The Japanese company employs about 3,500 people at its plant in Wiltshire, building around 160,000 Honda Civics last year, more than 90% of which were exported to Europe and the US.
“Just-in-time” manufacturing processes depend on supply chains stretching around Europe, and any delays at ports could disrupt the flow of lorries arriving with components for the plant.
Mr Howells said that falling back on World Trade Organisation (WTO) terms would cost Honda “tens of millions”, while the company would also face additional red tape if Britain left the EU without a trade deal.
“From an administrative point of view… we’d probably be looking at 60-odd thousand additional bits of documentation we would have to provide to get product to and from Europe,” he told BBC Radio 5 Live’s Wake Up To Money.
“If we end up with WTO tariffs, we’d have something like 10% of costs in addition of our shipped product back into Europe and that would certainly run into tens of millions.
“And likewise, when we’re looking at componentry coming the other way, again tens of millions in terms of tariffs potentially coming into the UK.
“That impacts our productivity, certainly in terms of the flow of product, but also it does hit potentially our competitiveness. Of course if we are shipping and competing against a European manufacturer in Europe, they’re not incurring those tariffs.”
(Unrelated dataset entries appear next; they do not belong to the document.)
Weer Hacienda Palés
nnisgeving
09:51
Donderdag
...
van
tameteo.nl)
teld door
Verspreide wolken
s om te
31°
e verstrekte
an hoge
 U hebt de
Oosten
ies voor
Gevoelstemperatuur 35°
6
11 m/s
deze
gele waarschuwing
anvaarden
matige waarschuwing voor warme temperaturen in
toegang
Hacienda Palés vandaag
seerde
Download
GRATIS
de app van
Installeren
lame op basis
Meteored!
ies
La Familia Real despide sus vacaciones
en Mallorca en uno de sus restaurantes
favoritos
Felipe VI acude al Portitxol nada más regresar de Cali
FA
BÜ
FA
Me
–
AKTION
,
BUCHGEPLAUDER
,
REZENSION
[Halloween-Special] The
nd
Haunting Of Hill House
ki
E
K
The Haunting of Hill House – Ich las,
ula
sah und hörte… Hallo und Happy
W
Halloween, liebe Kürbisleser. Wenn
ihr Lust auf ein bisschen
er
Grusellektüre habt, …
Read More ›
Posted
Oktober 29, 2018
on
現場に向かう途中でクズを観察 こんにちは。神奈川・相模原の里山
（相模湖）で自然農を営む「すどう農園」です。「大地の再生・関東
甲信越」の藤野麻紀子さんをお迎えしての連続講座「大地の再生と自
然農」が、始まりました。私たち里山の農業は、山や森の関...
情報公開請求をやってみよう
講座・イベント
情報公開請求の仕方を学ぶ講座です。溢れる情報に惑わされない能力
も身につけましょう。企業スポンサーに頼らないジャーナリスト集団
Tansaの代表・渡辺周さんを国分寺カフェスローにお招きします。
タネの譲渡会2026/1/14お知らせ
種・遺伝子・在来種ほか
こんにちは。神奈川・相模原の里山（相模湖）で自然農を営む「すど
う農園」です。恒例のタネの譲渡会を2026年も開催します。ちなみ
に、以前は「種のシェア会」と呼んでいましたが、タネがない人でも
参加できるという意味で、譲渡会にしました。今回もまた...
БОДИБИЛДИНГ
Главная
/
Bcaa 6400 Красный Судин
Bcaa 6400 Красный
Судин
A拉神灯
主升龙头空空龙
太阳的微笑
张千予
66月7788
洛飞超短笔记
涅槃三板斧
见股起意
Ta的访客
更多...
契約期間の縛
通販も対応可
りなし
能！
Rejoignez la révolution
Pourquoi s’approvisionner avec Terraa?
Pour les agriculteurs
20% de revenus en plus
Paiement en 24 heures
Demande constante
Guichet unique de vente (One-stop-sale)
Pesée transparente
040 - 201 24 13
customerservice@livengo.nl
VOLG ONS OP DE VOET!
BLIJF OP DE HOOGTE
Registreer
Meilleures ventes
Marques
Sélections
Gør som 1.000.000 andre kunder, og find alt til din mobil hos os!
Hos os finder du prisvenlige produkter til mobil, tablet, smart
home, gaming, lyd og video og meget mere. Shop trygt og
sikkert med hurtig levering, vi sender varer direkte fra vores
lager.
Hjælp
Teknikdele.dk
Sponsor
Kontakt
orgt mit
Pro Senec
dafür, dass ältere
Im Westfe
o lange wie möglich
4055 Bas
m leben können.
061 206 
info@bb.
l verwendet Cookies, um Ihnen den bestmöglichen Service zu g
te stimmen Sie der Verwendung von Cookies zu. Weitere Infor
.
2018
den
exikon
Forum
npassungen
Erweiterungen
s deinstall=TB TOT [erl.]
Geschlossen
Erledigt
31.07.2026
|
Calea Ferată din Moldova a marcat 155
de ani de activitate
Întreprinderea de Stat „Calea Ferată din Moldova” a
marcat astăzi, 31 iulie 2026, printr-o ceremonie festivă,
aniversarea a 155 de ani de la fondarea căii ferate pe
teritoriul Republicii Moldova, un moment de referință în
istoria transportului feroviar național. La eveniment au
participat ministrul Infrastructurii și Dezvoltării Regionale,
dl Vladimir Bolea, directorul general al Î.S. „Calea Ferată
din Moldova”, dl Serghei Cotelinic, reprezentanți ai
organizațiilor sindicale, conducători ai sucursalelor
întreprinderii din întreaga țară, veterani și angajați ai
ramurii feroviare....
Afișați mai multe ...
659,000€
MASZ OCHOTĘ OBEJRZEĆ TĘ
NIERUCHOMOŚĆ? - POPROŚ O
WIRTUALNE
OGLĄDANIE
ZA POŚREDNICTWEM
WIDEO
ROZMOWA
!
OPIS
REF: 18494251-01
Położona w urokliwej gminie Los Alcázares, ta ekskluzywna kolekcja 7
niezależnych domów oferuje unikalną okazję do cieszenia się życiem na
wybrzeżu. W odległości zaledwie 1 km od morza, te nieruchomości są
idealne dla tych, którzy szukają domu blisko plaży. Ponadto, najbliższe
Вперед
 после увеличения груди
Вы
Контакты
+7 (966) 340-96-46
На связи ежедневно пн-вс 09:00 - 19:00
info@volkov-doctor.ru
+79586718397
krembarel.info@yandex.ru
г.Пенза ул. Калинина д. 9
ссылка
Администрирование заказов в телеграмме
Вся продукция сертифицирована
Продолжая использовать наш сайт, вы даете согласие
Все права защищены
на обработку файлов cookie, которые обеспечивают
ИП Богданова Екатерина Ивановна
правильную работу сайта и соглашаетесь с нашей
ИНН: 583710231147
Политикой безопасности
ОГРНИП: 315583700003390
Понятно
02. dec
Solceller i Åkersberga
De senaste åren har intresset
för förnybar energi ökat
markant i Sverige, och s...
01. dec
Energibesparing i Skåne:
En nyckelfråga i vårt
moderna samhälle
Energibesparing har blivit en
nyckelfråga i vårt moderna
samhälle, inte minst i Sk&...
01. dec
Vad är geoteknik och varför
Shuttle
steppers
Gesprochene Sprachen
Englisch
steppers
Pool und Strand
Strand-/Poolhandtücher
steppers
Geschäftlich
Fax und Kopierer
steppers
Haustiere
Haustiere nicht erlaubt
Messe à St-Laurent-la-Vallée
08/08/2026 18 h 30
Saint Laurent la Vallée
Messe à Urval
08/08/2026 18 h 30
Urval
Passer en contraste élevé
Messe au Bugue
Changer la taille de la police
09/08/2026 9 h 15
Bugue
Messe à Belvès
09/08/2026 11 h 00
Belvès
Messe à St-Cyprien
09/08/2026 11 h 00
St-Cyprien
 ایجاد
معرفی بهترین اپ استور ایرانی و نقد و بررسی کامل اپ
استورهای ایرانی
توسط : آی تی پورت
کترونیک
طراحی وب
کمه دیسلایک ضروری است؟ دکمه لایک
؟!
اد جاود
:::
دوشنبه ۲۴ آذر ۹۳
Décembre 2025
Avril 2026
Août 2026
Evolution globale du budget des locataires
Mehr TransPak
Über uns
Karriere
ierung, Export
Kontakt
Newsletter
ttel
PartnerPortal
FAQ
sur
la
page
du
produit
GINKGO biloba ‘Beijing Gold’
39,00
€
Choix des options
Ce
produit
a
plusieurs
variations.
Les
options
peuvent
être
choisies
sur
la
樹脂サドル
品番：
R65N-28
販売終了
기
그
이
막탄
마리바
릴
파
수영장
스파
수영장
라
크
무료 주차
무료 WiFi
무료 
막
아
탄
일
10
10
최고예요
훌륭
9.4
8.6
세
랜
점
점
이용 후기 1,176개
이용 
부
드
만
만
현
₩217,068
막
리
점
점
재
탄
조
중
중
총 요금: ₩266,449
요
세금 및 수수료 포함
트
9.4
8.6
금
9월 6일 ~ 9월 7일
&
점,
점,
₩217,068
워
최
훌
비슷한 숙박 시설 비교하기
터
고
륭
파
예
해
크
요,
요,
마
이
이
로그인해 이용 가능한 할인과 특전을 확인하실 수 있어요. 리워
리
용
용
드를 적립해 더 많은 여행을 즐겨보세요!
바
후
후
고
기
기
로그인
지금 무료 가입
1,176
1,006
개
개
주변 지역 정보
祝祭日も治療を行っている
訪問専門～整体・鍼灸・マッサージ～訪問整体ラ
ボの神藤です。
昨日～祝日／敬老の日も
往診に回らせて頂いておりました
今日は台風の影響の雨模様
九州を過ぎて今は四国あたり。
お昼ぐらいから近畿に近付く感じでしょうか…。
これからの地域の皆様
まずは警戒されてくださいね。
Mr Howells said the extra cost of moving components would create an “additional burden we would have to carry for UK customers”, which could hit the company’s competitiveness in the domestic market.
He said Honda had made “adjustments” to its procedures to allow it to store more components on-site, and was considering changes to production schedules if no deal was reached.
But he played down the prospect of a move away from Swindon, where the firm has operated since 1985.
“The UK forms part of our global network of manufacturing plants, it’s not just for the European market,” said Mr Howells.
“The only place we produce the vehicle we produce at Swindon is in Swindon itself. So from that point of view it’s a very big decision to take a different approach.
“Certainly we are right behind our Swindon approach, and really it hasn’t come up that we would have to look at putting Swindon somewhere else.
“The logistics of moving a factory the size of Swindon would be huge, and as far as we’re concerned from a European [perspective], and as far as our Japanese head office is concerned, we’re right behind supporting continued production at Swindon and indeed our whole European operation to continue there.
“In terms of the impact of Brexit, I think we are looking at hopefully relatively short-term disruption as we get used to the new rules and new ways of doing business.”
Mr Howells said Honda backed proposals in prime minister Theresa May’s Chequers plan for a “common rule book” with the EU for trade in goods.
“If it’s easier for us to do that into Europe because there’s a common rule book and common way of building and approving our vehicles, that’s positive for us,” he said.
“If those rules are the same as they are in the UK then of course, from a volume and productivity perspective, that’s much more favourable for a company like Honda.”
Labour MP Gareth Thomas, a supporter of the Best for Britain campaign for a second EU referendum, said: “Another day, another unnecessary blow to the country’s struggling car industry by Brexiteers who just don’t seem to care. Big players in the industry have been warning of this for a very long time.
“When you have huge employers like Jaguar Land Rover and Honda warning of an existential threat to their ability to carry on trading, it’s time to stop and think about whether Brexit is really worth it.”